Accumyn’s expert analyzed the existing evidence concerning the alleged agreement between a non-profit hospital system and a retail affiliate of a natural gas utility company, comparing the execution of the alleged agreement to standard industry practices. In its haste to lock-in a two-year fixed price natural gas contract with the hospital system, the retail affiliate neglected to send out a written confirmation of the alleged sale in a timely manner and in accordance with industry standards. A written contract was sent to the hospital system two months after the alleged agreement took place and the retail affiliate began billing the hospital system at the inflated two-year fixed price. Had the affiliate sent the confirmation within the prescribed window, it would have allowed the hospital system to dispute the confirmation or begin action to mitigate possible damages to either party. Moreover, the natural gas buyer did not actively accept or agree to the proposal offered by the affiliate. In addition to opining on commercial standards regarding natural gas transactions, Accumyn’s expert also critiqued the opposing expert’ damage calculations and provided alternative estimation of damages based on natural gas forward price curves.

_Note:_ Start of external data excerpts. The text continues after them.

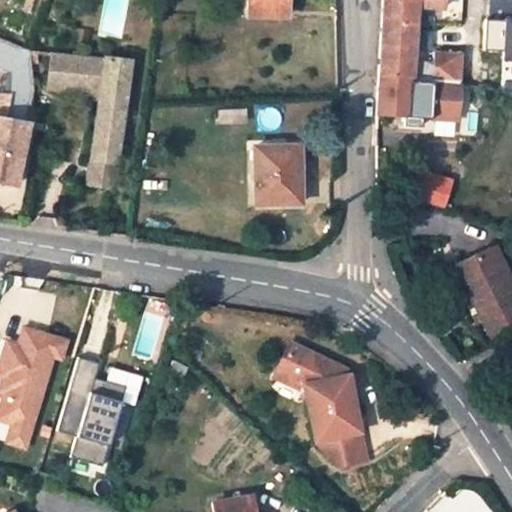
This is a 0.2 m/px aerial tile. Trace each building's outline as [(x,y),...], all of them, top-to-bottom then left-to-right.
[(285,0),(246,0),(246,16),(285,16),(285,0)] [(414,16),(415,0),(379,0),(373,114),(408,116),(410,78),(414,16)] [(441,0),(415,0),(414,16),(440,17),(441,0)] [(461,17),(462,0),(441,0),(440,17),(461,17)] [(511,0),(487,0),(485,50),(506,50),(505,61),(511,61),(511,0)] [(0,43),(0,66),(9,66),(11,87),(30,86),(27,42),(0,43)] [(79,56),(52,53),(50,88),(75,92),(79,56)] [(408,116),(453,119),(458,56),(434,54),(432,79),(410,78),(408,116)] [(86,183),(111,187),(129,61),(79,56),(75,92),(98,94),(86,183)] [(0,184),(11,187),(25,120),(31,91),(0,86),(0,184)] [(300,184),(299,147),(252,147),(253,204),(296,203),(296,185),(300,184)] [(415,198),(445,205),(452,177),(421,170),(415,198)] [(511,321),(511,284),(495,249),(462,264),(471,285),(462,290),(474,316),(479,314),(487,332),(511,321)] [(471,285),(462,264),(452,268),(462,290),(471,285)] [(178,301),(166,299),(165,309),(176,311),(178,301)] [(66,341),(23,328),(18,344),(7,341),(0,363),(0,376),(2,378),(8,380),(4,393),(0,406),(0,420),(12,424),(30,430),(52,356),(60,359),(66,341)] [(345,368),(290,350),(280,378),(303,386),(304,393),(314,440),(336,435),(354,431),(351,415),(355,415),(345,368)] [(101,467),(120,401),(90,393),(94,379),(98,364),(78,358),(56,431),(75,437),(69,457),(101,467)] [(0,384),(0,391),(4,393),(8,380),(2,378),(0,384)] [(278,384),(304,393),(303,386),(280,378),(278,384)] [(90,393),(120,401),(124,387),(94,379),(90,393)] [(7,442),(25,448),(30,430),(12,424),(7,442)] [(336,435),(343,465),(364,461),(358,431),(354,431),(336,435)] [(336,435),(314,440),(315,444),(341,466),(343,465),(336,435)] [(253,511),(251,496),(213,502),(214,511),(253,511)]
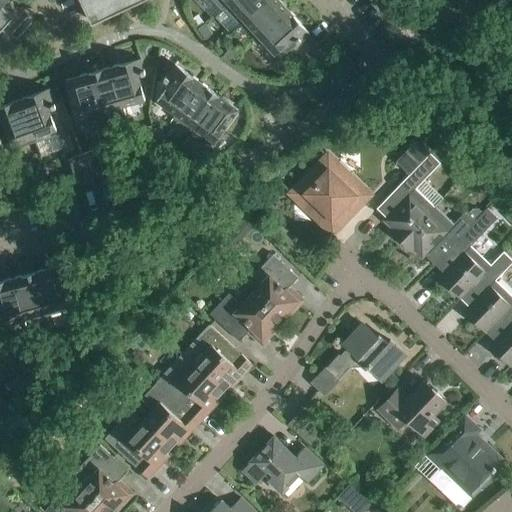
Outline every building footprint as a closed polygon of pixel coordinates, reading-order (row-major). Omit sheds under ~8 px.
[(0,0),(0,30),(14,16),(1,4),(4,0),(0,0)] [(81,0),(92,21),(137,0),(81,0)] [(212,0),(221,10),(225,7),(232,0),(212,0)] [(240,24),(266,0),(232,0),(225,7),(240,24)] [(259,37),(288,10),(279,0),(266,0),(240,24),(255,41),(259,37)] [(279,60),(309,32),(288,10),(259,37),(279,60)] [(212,34),(205,23),(197,29),(205,39),(212,34)] [(326,52),(318,42),(311,48),(319,58),(326,52)] [(228,48),(223,56),(234,63),(239,56),(228,48)] [(145,100),(138,75),(145,73),(141,59),(110,67),(124,115),(125,115),(123,106),(145,100)] [(200,82),(175,64),(163,79),(169,84),(157,101),(175,114),(172,118),(174,119),(200,82)] [(124,115),(110,67),(89,73),(102,121),(124,115)] [(102,121),(89,73),(66,80),(79,128),(84,126),(102,121)] [(218,95),(200,82),(174,119),(192,132),(218,95)] [(58,134),(49,109),(55,107),(49,89),(20,100),(35,142),(58,134)] [(192,132),(183,144),(187,156),(192,155),(199,160),(199,161),(198,161),(199,162),(217,157),(216,156),(215,156),(212,145),(238,109),(218,95),(192,132)] [(35,142),(20,100),(0,106),(0,125),(3,124),(13,150),(35,142)] [(165,138),(162,126),(153,129),(155,137),(156,141),(165,138)] [(158,149),(156,141),(155,137),(147,139),(150,151),(158,149)] [(168,150),(165,138),(156,141),(158,149),(160,152),(168,150)] [(409,174),(430,153),(417,140),(396,162),(409,174)] [(104,174),(95,149),(81,154),(91,179),(104,174)] [(441,163),(430,153),(409,174),(409,175),(376,208),(386,218),(383,220),(396,232),(393,235),(400,242),(434,207),(416,189),(441,163)] [(91,179),(81,154),(68,159),(77,184),(91,179)] [(290,193),(293,196),(327,228),(337,228),(370,195),(355,181),(328,154),(290,193)] [(125,168),(121,156),(113,158),(116,170),(125,168)] [(434,264),(488,208),(487,208),(475,220),(466,211),(453,224),(434,207),(400,242),(407,248),(410,246),(422,258),(425,255),(434,264)] [(459,298),(504,252),(504,251),(490,265),(470,246),(498,218),(488,208),(434,264),(447,277),(443,283),(459,298)] [(240,219),(230,231),(240,241),(251,230),(240,219)] [(511,259),(504,252),(459,298),(473,311),(468,316),(485,332),(511,303),(511,295),(496,280),(511,263),(511,259)] [(298,277),(283,264),(273,254),(254,275),(262,282),(252,293),(280,319),(284,315),(287,318),(301,304),(289,292),(292,289),(289,286),(298,277)] [(70,309),(58,266),(35,272),(47,316),(70,309)] [(47,316),(35,272),(13,278),(25,322),(47,316)] [(25,322),(13,278),(0,281),(0,321),(2,328),(25,322)] [(209,314),(224,327),(239,341),(248,331),(250,334),(253,330),(266,342),(279,327),(276,324),(280,319),(252,293),(241,305),(229,293),(209,314)] [(171,301),(165,307),(175,316),(181,310),(171,301)] [(510,366),(511,364),(511,303),(485,332),(499,345),(494,350),(510,366)] [(377,337),(363,323),(353,334),(356,338),(340,355),(339,354),(313,382),(325,393),(358,358),(381,379),(405,354),(390,340),(387,343),(379,335),(377,337)] [(80,333),(70,324),(64,331),(73,340),(80,333)] [(209,325),(183,353),(193,363),(223,390),(228,384),(232,387),(244,374),(225,357),(234,348),(220,334),(209,325)] [(73,340),(64,331),(58,337),(68,346),(73,340)] [(183,353),(157,382),(182,404),(190,395),(209,412),(221,399),(217,396),(223,390),(193,363),(183,353)] [(45,371),(36,362),(30,369),(39,377),(45,371)] [(425,437),(426,436),(440,421),(433,415),(446,402),(424,381),(408,397),(398,388),(378,409),(397,428),(406,419),(425,437)] [(157,382),(141,399),(151,409),(141,420),(171,446),(176,440),(179,444),(192,430),(173,414),(182,404),(157,382)] [(297,412),(288,424),(316,446),(326,435),(297,412)] [(464,413),(450,428),(425,454),(440,468),(433,476),(433,481),(439,487),(444,487),(452,479),(466,493),(475,483),(481,488),(495,473),(493,471),(496,469),(494,467),(502,458),(490,446),(488,448),(475,436),(481,429),(464,413)] [(165,452),(171,446),(141,420),(132,430),(121,420),(104,438),(148,478),(169,455),(165,452)] [(323,465),(319,462),(305,448),(295,458),(273,437),(243,470),(257,483),(265,476),(283,493),(300,475),(307,482),(323,465)] [(83,468),(73,479),(81,487),(108,511),(109,511),(113,508),(117,511),(130,497),(118,486),(122,482),(119,480),(128,470),(113,457),(103,447),(83,468)] [(364,511),(371,504),(349,484),(338,497),(353,511),(364,511)] [(44,511),(108,511),(81,487),(70,498),(63,491),(44,511)] [(256,511),(255,511),(241,497),(230,508),(222,500),(210,511),(256,511)]
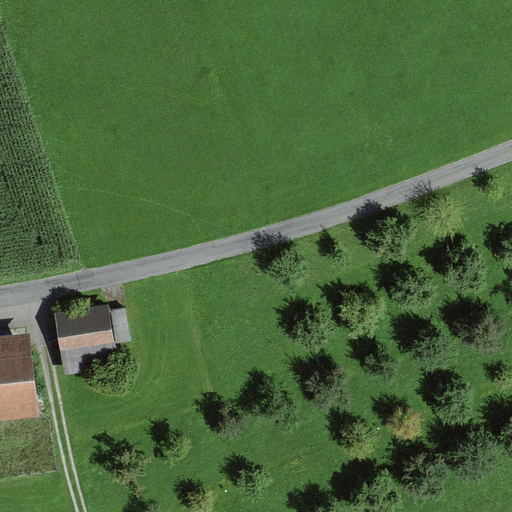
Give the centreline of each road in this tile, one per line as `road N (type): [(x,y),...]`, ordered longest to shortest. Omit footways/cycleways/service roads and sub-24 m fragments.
road 1 (unclassified): [(511,152),(316,223),(0,299)]
road 2 (track): [(87,511),(37,293)]
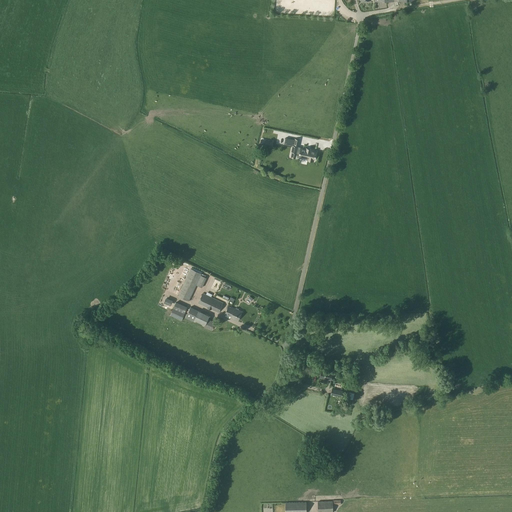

Accumyn’s expert provided deposition testimony on the economic benefits to the owners of an offshore production facility pursuant to the False Claims Act, 31 U.S.C. § 3729(a)(1) and to an incident of noncompliance determined by the Bureau of Ocean Energy Management, Regulation and Enforcement.
Accumyn’s team analyzed historical production of hydrocarbons reported to the government for royalty purposes; historical costs of lease payments, royalty production payments, and capital additions; annual volumes summarized by resource and reserve category; and the operator’s standardized measure of discounted future net cash flows relating to proven oil and gas reserves.